Would you return the data below exactly as it stands, with every picture left out?

[Data for processing]:
--------------------------------

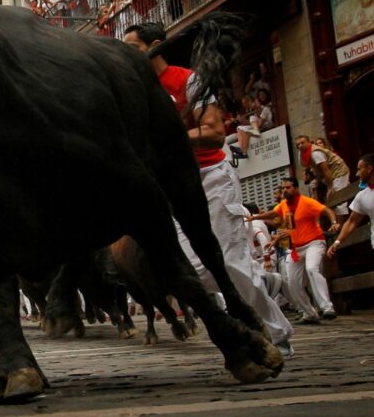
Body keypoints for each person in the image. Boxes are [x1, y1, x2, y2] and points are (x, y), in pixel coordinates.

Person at [122, 22, 294, 359]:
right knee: (188, 270)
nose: (126, 55)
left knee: (230, 264)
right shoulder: (135, 90)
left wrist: (166, 139)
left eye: (133, 48)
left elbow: (215, 133)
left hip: (211, 177)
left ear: (155, 46)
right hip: (173, 185)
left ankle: (277, 333)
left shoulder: (188, 80)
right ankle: (264, 280)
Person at [247, 179, 339, 322]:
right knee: (292, 281)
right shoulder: (284, 205)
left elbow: (326, 210)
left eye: (288, 187)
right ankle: (309, 313)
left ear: (296, 188)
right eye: (283, 188)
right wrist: (255, 217)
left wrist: (334, 223)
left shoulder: (307, 202)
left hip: (314, 242)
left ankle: (327, 307)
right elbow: (273, 214)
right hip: (297, 248)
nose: (285, 190)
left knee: (312, 268)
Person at [328, 153, 374, 259]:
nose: (357, 174)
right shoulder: (362, 196)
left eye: (359, 169)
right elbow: (352, 221)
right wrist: (338, 241)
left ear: (369, 169)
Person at [295, 135, 350, 204]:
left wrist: (330, 186)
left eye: (302, 143)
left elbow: (325, 170)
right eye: (298, 145)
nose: (300, 146)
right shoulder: (305, 153)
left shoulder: (315, 153)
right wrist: (300, 152)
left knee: (338, 199)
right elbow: (303, 164)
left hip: (338, 171)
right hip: (331, 174)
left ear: (309, 142)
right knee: (334, 198)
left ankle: (342, 213)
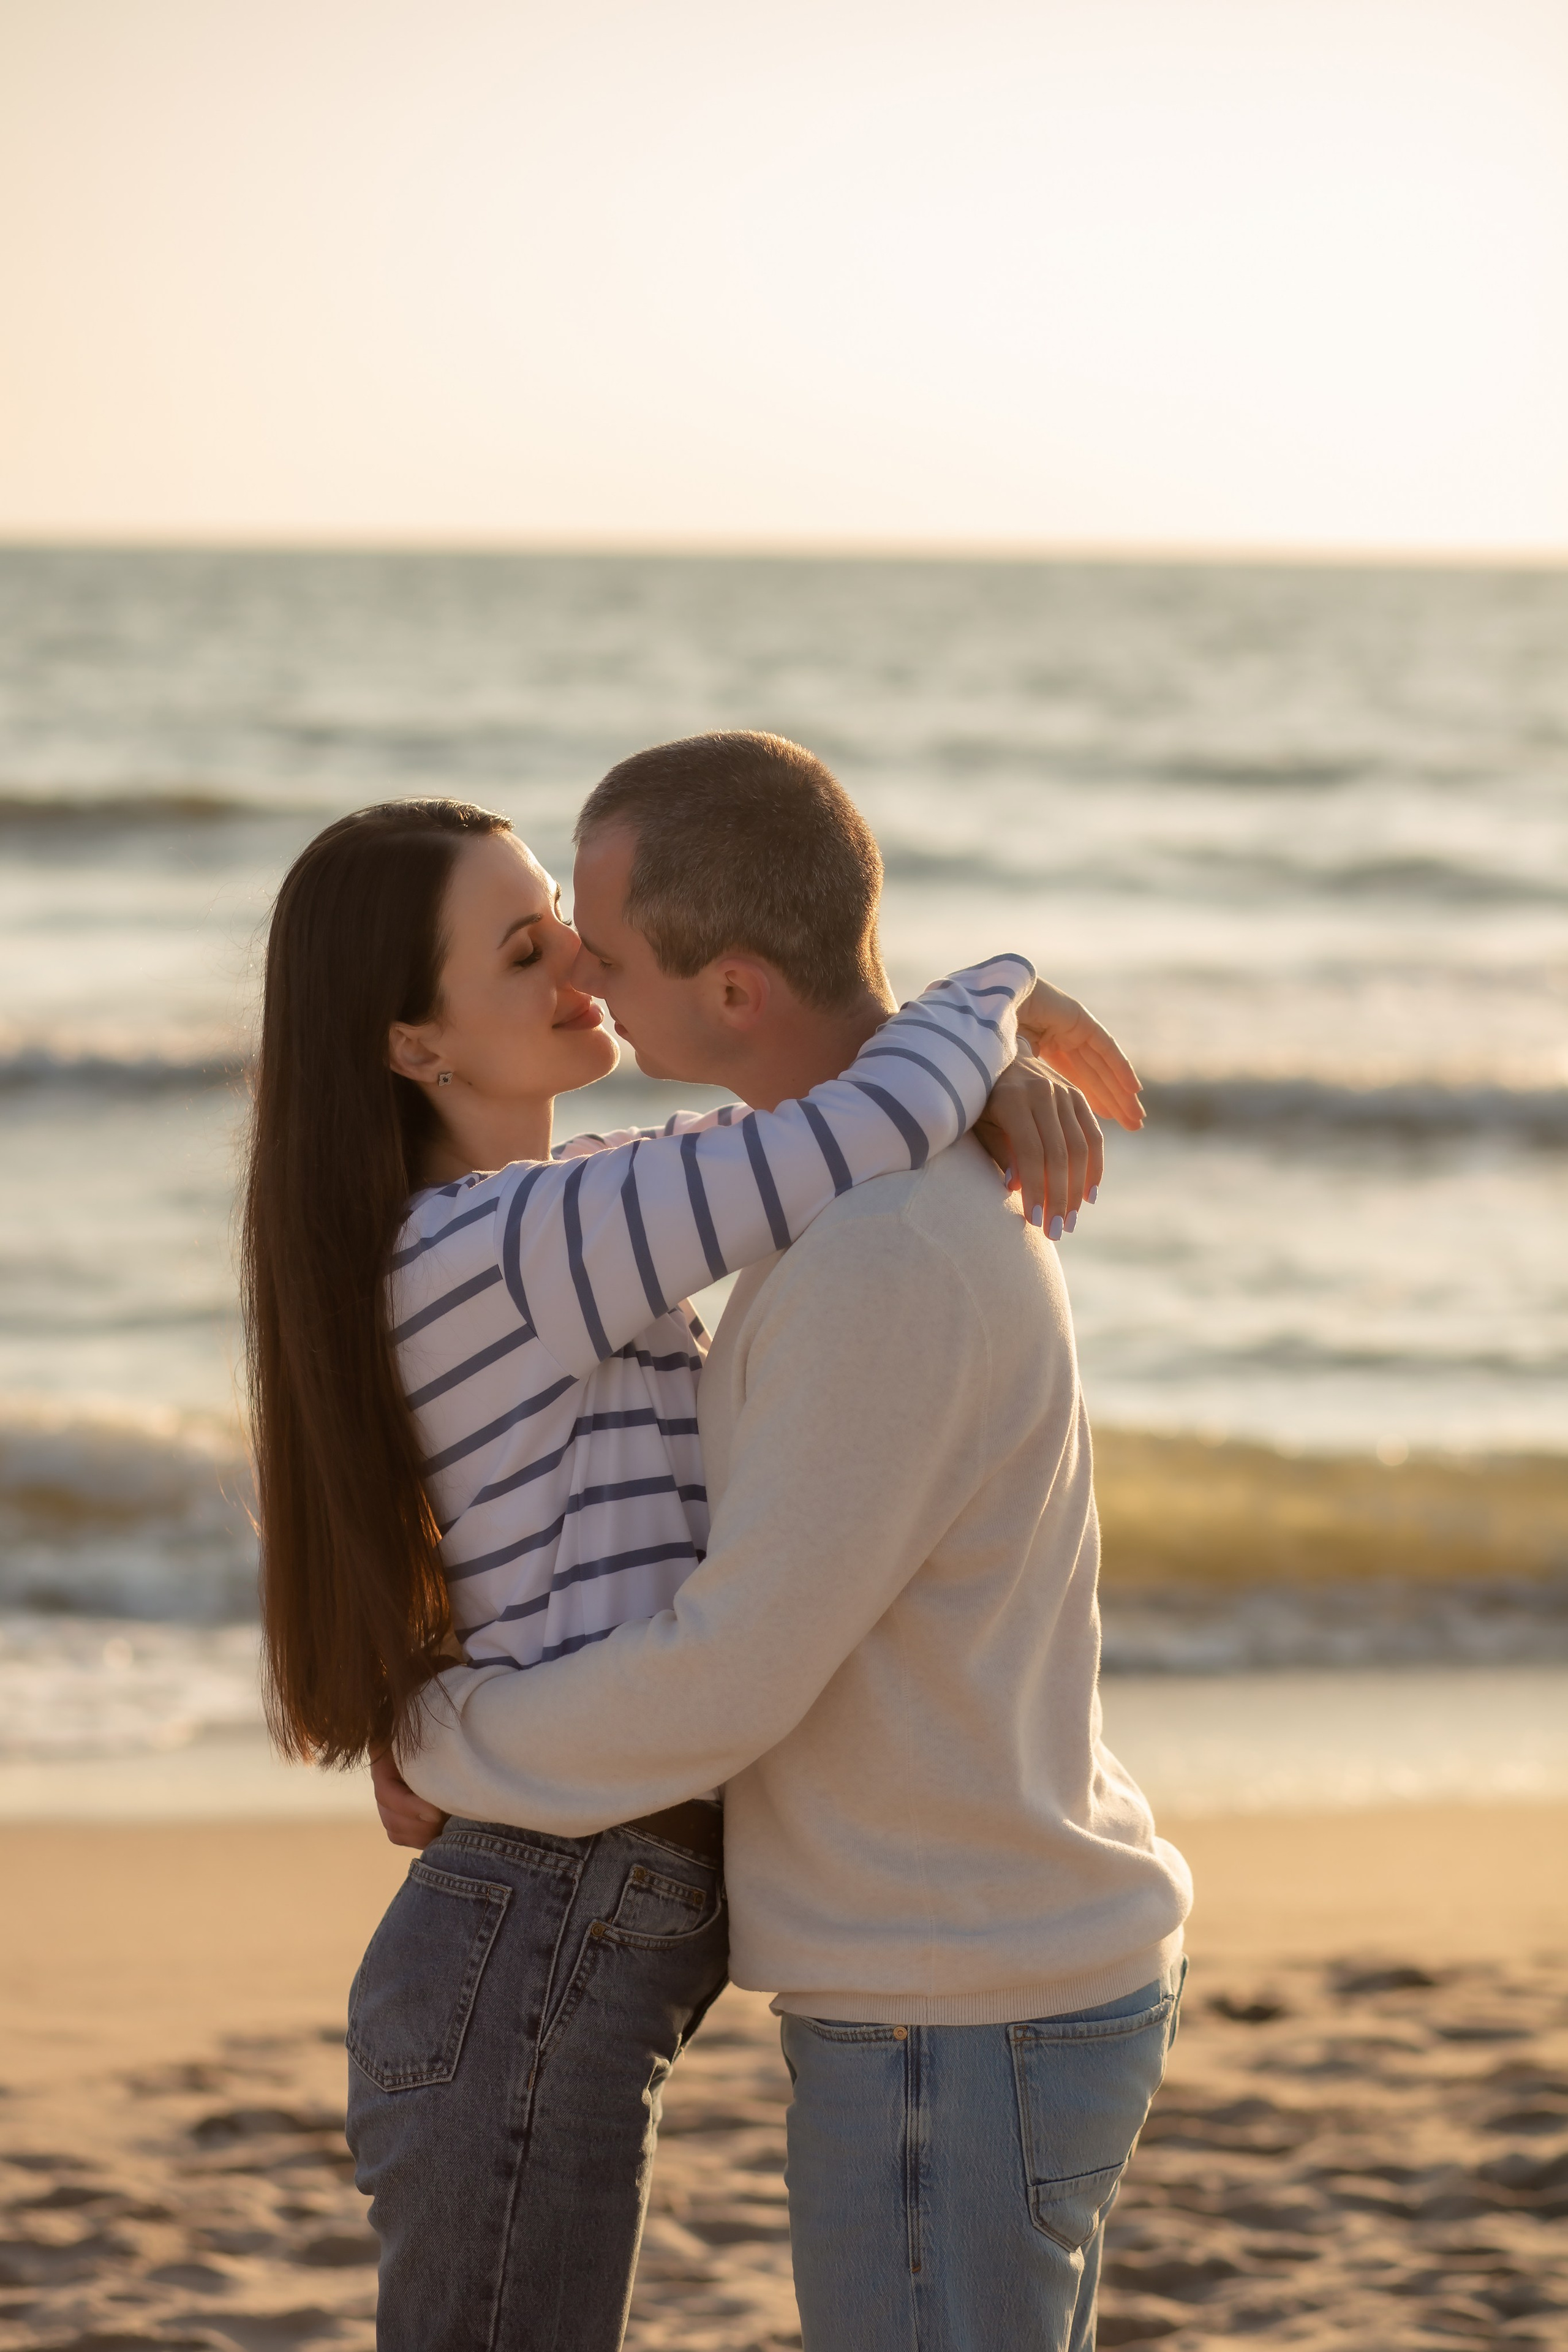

--------------------------------

[Answer section]:
Body keypoints for each person in the image. Boxes are [x1, y1, x2, y2] and points are (x, y), in pixel coordinates.

Person at [122, 22, 294, 359]:
right knee: (188, 270)
nose: (126, 55)
left knee: (230, 264)
right shoulder: (135, 90)
left wrist: (166, 139)
left eye: (133, 48)
left elbow: (215, 133)
left hip: (211, 177)
left ear: (155, 46)
right hip: (173, 185)
left ankle: (277, 333)
left shoulder: (188, 80)
right ankle: (264, 280)
Person at [247, 179, 339, 322]:
right knee: (292, 281)
right shoulder: (284, 205)
left elbow: (326, 210)
left eye: (288, 187)
right ankle: (309, 313)
left ear: (296, 188)
right eye: (283, 188)
right wrist: (255, 217)
left wrist: (334, 223)
left shoulder: (307, 202)
left hip: (314, 242)
left ankle: (327, 307)
right elbow: (273, 214)
right hip: (297, 248)
nose: (285, 190)
left knee: (312, 268)
Person at [328, 153, 374, 259]:
nose: (357, 174)
right shoulder: (362, 196)
left eye: (359, 169)
right elbow: (352, 221)
right wrist: (338, 241)
left ear: (369, 169)
Person at [295, 135, 350, 204]:
left wrist: (330, 186)
left eye: (302, 143)
left elbow: (325, 170)
right eye: (298, 145)
nose: (300, 146)
right shoulder: (305, 153)
left shoulder: (315, 153)
right wrist: (300, 152)
left knee: (338, 199)
right elbow: (303, 164)
left hip: (338, 171)
right hip: (331, 174)
left ear: (309, 142)
right knee: (334, 198)
left ankle: (342, 213)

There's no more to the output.